To the father who never knew about me, happy 103rd birthday

One hundred and three years ago this week, a baby boy was born in Covington, Kentucky, just across the Ohio River from Cincinnati, to a young mother and her husband, a railroad worker. The baby was my biological father, although I never knew him and he never knew me. None of us – the three full siblings I found 14 years ago or me – believes Bob ever knew that one final flash of post-divorce passion with my birth mother Betty – whether a result of poor judgment, an attempt at reconciliation or something I’d rather not think about – had created another child.

My birth father Bob Workman — born Orval on Sept. 26, 1916 — with his parents Kathryn and Orval as a young boy.

If Betty, in her early pregnancy and after his arrest in a drunken domestic dispute, hadn’t moved her children to safety out of Huntington, West Virginia, and across the river to Ironton, Ohio – where she got a several-month gig singing with a band at an upscale hotel’s bar in summer 1960 – he surely would’ve found out about me. And that surely would’ve changed her life, my brothers’ and sister’s lives, and my life.

But I’m certain Betty’s love for her unborn baby, and her fervent wish to give him a safer, better life than she knew she was capable of, made the adoption decision for her long before I was born. As for Bob, I’d like to have met the man, but he drowned a 45-year-old homeless resident of Tampa in July 1962, when I was barely 16 months old and growing up a Texan in the great city of Houston. I don’t feel a compelling need for us to have met in this life.

Not the same with Betty, who died of lung cancer almost 27 years ago. I have an intense longing to not only meet her, but to hold her in the longest, most loving hug I’ve ever given anyone, to make up for all the hugs we’ve missed out on for 58 years. To thank her, to tell her how much I’ve missed her, to tell her about all the wonderful things I’ve learned about her from my siblings and other people I’ve talked to about their memories of her. To tell her it’s OK that she never told her children the truth about me, that I was alive and had been adopted. And to let her know how much I adore her beautiful singing voice, which I can listen to anytime, thanks to the priceless, reel-to-reel recordings we all heard for the first time nine years ago and I arranged for transfer to CDs.

Most important to me is that I’m able to tell Betty that I understand why she did what she did, that it was all because she loved me and wanted her baby to have the best possible outcome in a painfully difficult situation. She needs to know that I know and believe with every cell in my body that she made the right choice, even though my childhood didn’t turn out the way she’d hoped.

Bob served in the U.S. Naval Reserve from 1937 to 1941.

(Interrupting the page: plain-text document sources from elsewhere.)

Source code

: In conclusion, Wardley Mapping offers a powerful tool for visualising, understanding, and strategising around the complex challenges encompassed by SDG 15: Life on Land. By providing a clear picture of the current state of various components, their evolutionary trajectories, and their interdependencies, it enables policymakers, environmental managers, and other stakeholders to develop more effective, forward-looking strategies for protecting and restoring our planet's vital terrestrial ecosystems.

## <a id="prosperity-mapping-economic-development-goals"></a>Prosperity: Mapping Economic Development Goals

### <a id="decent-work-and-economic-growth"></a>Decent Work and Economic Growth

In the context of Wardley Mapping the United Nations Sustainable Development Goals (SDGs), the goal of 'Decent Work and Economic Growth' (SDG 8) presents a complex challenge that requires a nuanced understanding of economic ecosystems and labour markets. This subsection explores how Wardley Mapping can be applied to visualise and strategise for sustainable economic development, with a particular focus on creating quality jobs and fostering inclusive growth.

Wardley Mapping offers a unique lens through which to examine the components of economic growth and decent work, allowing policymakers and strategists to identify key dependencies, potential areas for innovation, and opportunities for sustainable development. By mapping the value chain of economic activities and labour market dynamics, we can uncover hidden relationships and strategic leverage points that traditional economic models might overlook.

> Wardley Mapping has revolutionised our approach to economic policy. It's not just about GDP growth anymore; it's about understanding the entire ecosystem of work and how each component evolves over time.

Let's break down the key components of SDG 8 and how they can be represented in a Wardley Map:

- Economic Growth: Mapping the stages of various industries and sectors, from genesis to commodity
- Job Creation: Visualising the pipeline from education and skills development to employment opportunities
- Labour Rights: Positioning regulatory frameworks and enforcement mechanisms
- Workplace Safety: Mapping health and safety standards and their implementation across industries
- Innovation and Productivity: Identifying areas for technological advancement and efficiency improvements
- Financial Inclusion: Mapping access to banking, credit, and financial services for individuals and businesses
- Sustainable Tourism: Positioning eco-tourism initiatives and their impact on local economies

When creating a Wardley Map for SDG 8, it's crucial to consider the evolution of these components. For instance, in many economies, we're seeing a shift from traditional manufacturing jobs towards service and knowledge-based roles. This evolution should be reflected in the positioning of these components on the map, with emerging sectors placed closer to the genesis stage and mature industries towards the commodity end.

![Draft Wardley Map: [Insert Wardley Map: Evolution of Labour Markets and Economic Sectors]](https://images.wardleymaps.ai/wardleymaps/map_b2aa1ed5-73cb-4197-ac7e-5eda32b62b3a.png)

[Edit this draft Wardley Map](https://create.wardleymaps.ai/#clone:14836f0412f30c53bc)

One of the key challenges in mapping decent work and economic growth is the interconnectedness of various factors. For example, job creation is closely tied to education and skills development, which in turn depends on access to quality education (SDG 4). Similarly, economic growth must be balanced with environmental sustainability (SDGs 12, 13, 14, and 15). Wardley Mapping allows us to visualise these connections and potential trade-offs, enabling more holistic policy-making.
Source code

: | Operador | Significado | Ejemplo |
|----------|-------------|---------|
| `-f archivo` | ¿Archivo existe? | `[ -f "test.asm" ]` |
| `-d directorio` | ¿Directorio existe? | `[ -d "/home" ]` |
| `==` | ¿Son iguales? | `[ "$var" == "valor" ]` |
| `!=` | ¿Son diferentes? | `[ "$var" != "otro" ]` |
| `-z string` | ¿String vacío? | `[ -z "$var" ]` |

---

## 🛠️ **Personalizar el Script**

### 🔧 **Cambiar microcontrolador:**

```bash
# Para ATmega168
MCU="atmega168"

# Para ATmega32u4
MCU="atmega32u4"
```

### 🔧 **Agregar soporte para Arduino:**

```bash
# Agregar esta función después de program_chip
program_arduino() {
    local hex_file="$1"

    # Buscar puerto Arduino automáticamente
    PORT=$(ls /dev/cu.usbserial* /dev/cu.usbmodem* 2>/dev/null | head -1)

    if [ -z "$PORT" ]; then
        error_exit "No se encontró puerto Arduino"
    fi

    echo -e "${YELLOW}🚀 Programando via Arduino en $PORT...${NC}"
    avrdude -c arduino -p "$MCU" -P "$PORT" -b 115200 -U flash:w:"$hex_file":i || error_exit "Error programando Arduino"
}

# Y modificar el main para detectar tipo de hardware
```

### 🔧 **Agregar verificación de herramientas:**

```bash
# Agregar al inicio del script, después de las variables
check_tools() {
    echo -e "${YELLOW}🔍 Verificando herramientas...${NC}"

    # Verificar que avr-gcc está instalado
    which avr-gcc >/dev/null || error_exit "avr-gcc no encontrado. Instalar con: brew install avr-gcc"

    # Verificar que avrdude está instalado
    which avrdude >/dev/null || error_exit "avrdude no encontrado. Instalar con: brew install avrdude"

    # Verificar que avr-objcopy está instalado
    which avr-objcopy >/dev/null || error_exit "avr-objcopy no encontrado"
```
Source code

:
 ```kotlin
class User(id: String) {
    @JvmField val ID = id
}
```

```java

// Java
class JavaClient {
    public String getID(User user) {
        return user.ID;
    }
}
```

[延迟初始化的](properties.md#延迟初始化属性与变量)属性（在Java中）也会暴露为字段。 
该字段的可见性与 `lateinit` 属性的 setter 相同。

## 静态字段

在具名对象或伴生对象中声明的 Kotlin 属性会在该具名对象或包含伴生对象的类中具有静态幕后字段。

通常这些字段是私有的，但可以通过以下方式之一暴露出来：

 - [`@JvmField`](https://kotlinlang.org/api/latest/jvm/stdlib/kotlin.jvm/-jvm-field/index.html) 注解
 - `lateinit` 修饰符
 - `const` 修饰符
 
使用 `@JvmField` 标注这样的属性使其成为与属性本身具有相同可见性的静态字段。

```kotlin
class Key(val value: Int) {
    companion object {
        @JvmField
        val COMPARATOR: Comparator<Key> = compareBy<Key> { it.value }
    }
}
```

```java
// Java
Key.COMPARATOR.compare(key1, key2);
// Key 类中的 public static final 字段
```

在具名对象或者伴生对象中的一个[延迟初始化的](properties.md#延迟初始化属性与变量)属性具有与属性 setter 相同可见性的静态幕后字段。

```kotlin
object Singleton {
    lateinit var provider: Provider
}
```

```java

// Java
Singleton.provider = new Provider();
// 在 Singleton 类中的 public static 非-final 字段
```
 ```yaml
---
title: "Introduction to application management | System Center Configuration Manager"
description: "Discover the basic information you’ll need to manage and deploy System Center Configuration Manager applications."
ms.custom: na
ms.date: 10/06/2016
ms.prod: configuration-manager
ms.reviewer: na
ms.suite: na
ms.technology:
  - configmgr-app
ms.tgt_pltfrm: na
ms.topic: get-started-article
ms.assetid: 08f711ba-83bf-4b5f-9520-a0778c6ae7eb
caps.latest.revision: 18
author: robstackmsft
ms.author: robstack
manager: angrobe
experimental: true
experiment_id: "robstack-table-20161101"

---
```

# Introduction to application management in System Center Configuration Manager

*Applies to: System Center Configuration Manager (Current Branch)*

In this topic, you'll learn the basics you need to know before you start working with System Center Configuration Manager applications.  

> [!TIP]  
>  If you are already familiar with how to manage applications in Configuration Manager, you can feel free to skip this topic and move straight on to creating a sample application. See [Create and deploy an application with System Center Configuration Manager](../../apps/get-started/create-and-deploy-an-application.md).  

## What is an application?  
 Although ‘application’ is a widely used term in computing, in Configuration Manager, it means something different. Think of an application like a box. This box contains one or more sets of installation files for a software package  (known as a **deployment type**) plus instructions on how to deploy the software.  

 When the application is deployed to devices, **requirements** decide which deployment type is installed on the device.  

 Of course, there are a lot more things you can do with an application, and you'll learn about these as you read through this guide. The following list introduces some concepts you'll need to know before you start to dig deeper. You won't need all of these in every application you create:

But this post isn’t supposed to be about Betty. It’s Bob’s birthday. So, happy birthday to the man born Orval Bradford Workman, who changed his name to Robert “Bob” as a youth. About whose childhood my sibs and I know little. The guy who served his country for four years in the U.S. Naval Reserve from 1937 to 1941, spending his last three months of duty in the Navy hospital in Norfolk, Virginia with ulcer and stomach problems before getting his honorable discharge the month our country was attacked at Pearl Harbor. The guy who played guitar and standup bass, was a talented refrigeration mechanic, and loved to shoot and develop his own photos. I’m sure Bob had many more gifts none of us know about.

About the poem you see below: My sister Terry isn’t sure when Bob wrote it to Betty. But sometime in the 1960s, the neighbor who lived next to my birth family when Bob was arrested early in Betty’s pregnancy in 1960 brought her a suitcase with photographs and papers that had been left behind when Betty swiftly packed up the kids and moved out of town that year. The poem was in that suitcase. Terry leans toward thinking Bob wrote it after Betty and the kids left town, but says it also could’ve been after Betty and Bob’s divorce became final in April 1959. Strangely enough, Terry and our brothers Crys and Robin were never even aware that our parents had divorced – until I was able to get a copy of the divorce decree from Cabell County a couple of months after I found my birth family in 2005.

Some of you have read the narrative I wrote about Bob that we published in The Dallas Morning News on Father’s Day 2017. The piece was a reworked version of the original honored at UNT’s Mayborn Literary Nonfiction Conference in 2016. That original was published in Ten Spurs, the anthology of winners that UNT publishes each year. If you’d like to read it (it’s longer, and I know you’re not at all surprised), you can find it at the link below, which I’ve shortened for you. It starts on Page 32 (table of contents says 31).

tinyurl.com/y4bmpkpq

Thanks for reading. And if you have a moment, please wish Bob a happy birthday in heaven.

The decree from Betty and Bob’s divorce in 1959. My oldest brother Crys says he remembers Bob being in and out of the picture for a while, but he and our brother Robin and sister Terry, who was just a little girl at the time, never actually knew that our parents had divorced.
Clippings from the Tampa Tribune about Bob’s death in July 1962. I got these from a fellow I found named Bill Hodgin, who was in the police report and had been one of the people on the boat that pulled Bob’s body to shore after he was found in the Hillsborough River the day after the fight.